§ **INSTRUCTIONS FOR THE TASK**
Gather every line of the listing below that contains the word "Which".

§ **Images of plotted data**

····················

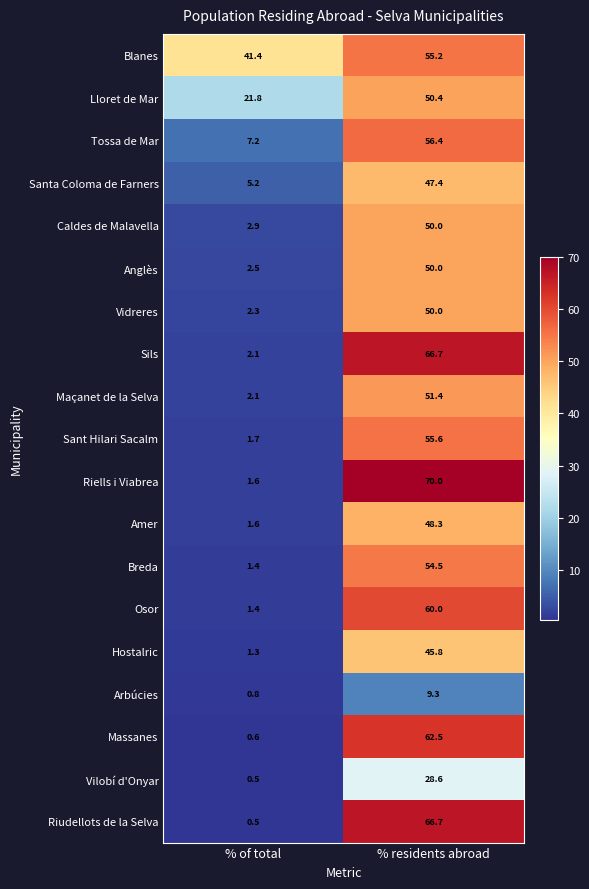

Which series changed the most between % of total and % residents abroad?

Riells i Viabrea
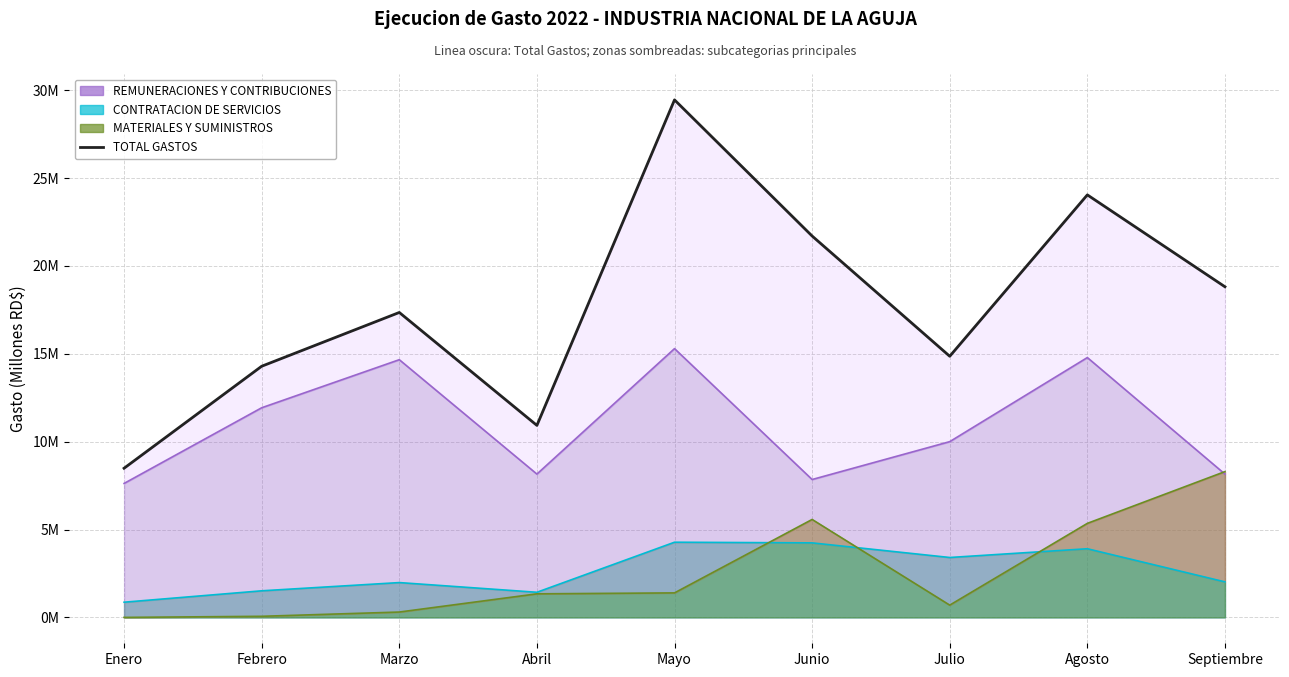

Which has a higher value, Marzo or Abril?

Marzo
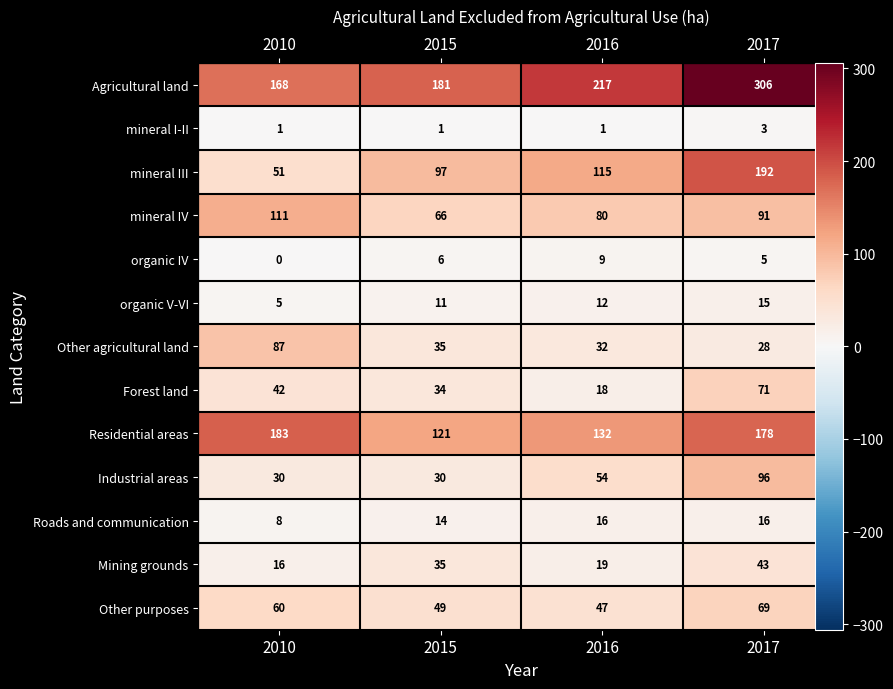

Which series has the widest spread of values?

mineral III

····················

§ **EXERCISE RESPONSE**
Which series changed the most between % of total and % residents abroad?
Which has a higher value, Marzo or Abril?
Which series has the widest spread of values?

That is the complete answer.